- Battle of Gedaref: Part of Anglo-Egyptian conquest of Sudan
| Date | 22 October 1898 |
| Location | Gedaref (El-Gadarif), eastern Sudan |
| Result | Anglo-Egyptian victory |

Belligerents
- United Kingdom Egypt: Mahdist State

Commanders and leaders
- Major-General H. M. L. Rundle Colonel Parsons: Emir Ahmed Fedil

Units involved
- Grenadier Guards Royal Berkshire Regiment Native Battalions: Khalifa loyalists

Strength
- 1,500 infantry 350 cavalry 10 guns: 6,000–7,000 Mahdist warriors

Casualties and losses
- Light (exact figures uncertain): Heavy (hundreds killed or wounded)

= Battle of Gedaref =

1898 battle in Sudan

The Battle of Gedaref was fought on 22 October 1898 to relieve the besieged British garrison at Gedaref.

== Background ==
After the disastrous defeat of the Khalifa's main army at Omdurman, it had regrouped in eastern Sudan.

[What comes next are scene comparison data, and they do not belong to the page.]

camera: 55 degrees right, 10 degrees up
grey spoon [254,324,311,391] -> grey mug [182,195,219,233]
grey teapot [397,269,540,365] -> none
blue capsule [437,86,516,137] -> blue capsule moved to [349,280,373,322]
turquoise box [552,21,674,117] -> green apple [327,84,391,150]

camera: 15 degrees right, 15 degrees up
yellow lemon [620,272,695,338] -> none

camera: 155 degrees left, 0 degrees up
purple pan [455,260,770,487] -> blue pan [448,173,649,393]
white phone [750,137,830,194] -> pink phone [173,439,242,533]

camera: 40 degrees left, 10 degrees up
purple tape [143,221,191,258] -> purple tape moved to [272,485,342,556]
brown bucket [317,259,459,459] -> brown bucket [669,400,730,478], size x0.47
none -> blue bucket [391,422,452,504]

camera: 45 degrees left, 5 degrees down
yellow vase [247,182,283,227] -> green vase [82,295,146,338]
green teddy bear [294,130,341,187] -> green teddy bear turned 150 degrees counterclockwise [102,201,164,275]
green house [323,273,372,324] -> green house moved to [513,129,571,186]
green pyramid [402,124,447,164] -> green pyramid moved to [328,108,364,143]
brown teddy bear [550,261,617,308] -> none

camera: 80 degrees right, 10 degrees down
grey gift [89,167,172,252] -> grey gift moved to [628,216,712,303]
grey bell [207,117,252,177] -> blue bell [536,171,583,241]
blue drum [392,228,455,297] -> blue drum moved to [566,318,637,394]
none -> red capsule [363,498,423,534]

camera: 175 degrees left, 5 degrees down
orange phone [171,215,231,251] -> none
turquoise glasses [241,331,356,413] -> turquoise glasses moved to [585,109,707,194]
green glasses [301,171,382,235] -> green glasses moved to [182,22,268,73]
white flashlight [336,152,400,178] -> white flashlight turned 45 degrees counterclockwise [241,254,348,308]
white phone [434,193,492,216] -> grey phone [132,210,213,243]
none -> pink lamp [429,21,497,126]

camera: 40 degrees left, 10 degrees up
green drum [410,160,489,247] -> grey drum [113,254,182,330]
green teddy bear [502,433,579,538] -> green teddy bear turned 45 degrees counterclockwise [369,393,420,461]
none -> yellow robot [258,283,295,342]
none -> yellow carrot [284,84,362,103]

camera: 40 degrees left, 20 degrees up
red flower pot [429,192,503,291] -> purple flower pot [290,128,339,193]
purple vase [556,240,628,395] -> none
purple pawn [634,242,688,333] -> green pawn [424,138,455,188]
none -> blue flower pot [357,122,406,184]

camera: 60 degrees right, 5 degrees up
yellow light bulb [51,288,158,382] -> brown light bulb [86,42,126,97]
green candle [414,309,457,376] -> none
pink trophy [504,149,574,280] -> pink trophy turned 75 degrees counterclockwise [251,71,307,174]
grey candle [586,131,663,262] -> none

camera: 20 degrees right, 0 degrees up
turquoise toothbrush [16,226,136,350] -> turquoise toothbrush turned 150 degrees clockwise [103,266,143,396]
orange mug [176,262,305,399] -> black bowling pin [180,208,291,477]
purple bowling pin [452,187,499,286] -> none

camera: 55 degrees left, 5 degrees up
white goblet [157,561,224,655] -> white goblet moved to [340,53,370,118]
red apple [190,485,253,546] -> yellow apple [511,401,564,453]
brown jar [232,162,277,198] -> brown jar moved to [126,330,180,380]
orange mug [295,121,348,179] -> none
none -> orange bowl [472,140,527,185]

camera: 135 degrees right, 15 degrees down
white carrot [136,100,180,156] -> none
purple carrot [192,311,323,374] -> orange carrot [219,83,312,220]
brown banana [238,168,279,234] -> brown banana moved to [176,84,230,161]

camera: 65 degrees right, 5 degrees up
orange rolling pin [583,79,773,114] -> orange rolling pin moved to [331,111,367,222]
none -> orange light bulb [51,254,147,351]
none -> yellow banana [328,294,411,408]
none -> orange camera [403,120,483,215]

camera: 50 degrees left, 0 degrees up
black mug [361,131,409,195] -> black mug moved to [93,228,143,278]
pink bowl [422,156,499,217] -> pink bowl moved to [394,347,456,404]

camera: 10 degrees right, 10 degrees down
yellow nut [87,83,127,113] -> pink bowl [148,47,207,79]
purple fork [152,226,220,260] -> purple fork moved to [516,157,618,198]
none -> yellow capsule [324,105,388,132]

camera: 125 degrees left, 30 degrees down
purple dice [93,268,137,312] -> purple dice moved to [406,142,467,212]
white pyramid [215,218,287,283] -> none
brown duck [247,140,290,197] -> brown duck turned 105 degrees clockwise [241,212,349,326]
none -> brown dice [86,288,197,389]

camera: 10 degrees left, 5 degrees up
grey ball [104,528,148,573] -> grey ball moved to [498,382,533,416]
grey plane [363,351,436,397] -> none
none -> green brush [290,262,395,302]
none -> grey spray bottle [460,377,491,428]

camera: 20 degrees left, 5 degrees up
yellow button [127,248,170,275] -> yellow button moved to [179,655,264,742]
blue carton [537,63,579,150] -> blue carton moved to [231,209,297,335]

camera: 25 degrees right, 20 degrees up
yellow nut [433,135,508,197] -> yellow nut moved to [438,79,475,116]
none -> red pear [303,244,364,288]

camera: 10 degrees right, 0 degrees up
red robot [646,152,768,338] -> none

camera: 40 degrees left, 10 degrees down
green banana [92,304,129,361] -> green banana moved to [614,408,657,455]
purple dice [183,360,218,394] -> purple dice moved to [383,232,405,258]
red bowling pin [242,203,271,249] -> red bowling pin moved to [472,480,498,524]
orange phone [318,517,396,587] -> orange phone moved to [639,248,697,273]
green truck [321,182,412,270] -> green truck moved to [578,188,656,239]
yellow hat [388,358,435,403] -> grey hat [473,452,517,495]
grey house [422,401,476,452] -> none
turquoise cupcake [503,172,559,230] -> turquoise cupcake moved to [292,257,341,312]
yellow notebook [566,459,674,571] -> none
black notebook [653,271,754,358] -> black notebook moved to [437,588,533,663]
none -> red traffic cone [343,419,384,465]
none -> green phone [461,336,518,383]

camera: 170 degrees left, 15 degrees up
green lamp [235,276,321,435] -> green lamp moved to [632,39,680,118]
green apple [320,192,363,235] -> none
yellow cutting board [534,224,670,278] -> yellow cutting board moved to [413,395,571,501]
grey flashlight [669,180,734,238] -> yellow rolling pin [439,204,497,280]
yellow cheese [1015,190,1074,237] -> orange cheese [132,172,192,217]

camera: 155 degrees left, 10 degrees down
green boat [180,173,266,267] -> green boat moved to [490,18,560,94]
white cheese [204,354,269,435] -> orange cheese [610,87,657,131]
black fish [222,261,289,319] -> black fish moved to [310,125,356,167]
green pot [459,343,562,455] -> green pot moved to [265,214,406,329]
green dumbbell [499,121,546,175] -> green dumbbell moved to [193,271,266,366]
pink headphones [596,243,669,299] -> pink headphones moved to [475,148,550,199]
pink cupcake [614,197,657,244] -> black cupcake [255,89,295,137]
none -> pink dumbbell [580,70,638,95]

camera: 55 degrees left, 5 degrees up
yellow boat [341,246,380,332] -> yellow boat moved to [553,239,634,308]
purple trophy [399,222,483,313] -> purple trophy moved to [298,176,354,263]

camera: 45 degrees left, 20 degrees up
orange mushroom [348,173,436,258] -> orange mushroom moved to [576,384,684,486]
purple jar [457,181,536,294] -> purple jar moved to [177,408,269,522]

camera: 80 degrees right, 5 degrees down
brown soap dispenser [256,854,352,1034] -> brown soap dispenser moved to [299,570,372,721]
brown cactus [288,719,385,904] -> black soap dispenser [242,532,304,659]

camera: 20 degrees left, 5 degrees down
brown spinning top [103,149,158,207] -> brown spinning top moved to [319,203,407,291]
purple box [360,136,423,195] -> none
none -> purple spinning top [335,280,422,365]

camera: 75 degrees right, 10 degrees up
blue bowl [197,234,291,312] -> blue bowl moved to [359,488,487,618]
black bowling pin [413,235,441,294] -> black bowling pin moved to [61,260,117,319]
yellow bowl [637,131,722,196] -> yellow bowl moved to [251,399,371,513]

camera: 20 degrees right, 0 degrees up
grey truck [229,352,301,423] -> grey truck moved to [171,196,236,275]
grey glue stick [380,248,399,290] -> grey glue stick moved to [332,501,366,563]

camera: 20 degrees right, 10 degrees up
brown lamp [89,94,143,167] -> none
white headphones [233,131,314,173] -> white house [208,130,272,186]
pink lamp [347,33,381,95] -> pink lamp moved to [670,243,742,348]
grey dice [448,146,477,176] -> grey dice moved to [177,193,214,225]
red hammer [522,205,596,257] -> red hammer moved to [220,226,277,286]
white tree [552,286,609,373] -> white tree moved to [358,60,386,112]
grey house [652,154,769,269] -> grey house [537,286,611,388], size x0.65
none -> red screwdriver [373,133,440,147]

Gedaref was a frontier town controlling trade routes and grain supplies. Holding it was vital for the Anglo‑Egyptian Army to secure the eastern flank and prevent Mahdist resurgence.

== The siege ==
The siege lasted from early September to 22 October until Rundle's relief column arrived. The British had made makeshift fortifications around Gedaref, with artillery covering approaches. The besieged garrison had XVI Sudanese battalion which numbered 700 Sudanese troops commanded by British officers and NCOs, with about 150 camel troops and 4 field guns under the command of Colonel Parsons of the Royal Artillery, who had served under Kitchener in Hafir. About 7,000 Mahdi warriors had surrounded the city and attacked it multiple times but failed. In mid October when the ammunition and supplies were running low the Mahdist horsemen attempted to break into Gedaref by striking at weak points and harassing the defenders. Parsons’ small cavalry countercharged, preventing a breakthrough.

== The battle ==
On 22 October, Rundle's relief column had arrived. His column consisted of 1,100 men, including detachments of the Grenadier Guards and Royal Berkshire Regiment, the XV Sudanese Battalion, 250-300 camel mounted cavalry and 6 field guns. He broke through the besiegers outside the city by shelling on the Mahdists with counter volleys. Rundle's men linked up with Lt. Col Parsons’ garrison. The defenders had been holding out under constant pressure and were nearly exhausted. Upon having innumerous casualties the Emir retreated.

=== Aftermath ===
The defeat at Gedaref effectively ended Mahdist resistance in eastern Sudan. With the Khalifa's main army destroyed at Omdurman earlier that year, the collapse of Fedil's force removed the last significant threat to Anglo-Egyptian consolidation. Gedaref's security allowed the reconquest to be completed and the Anglo-Egyptian Condominium to be formally established in 1899, inaugurating joint British-Egyptian rule over Sudan.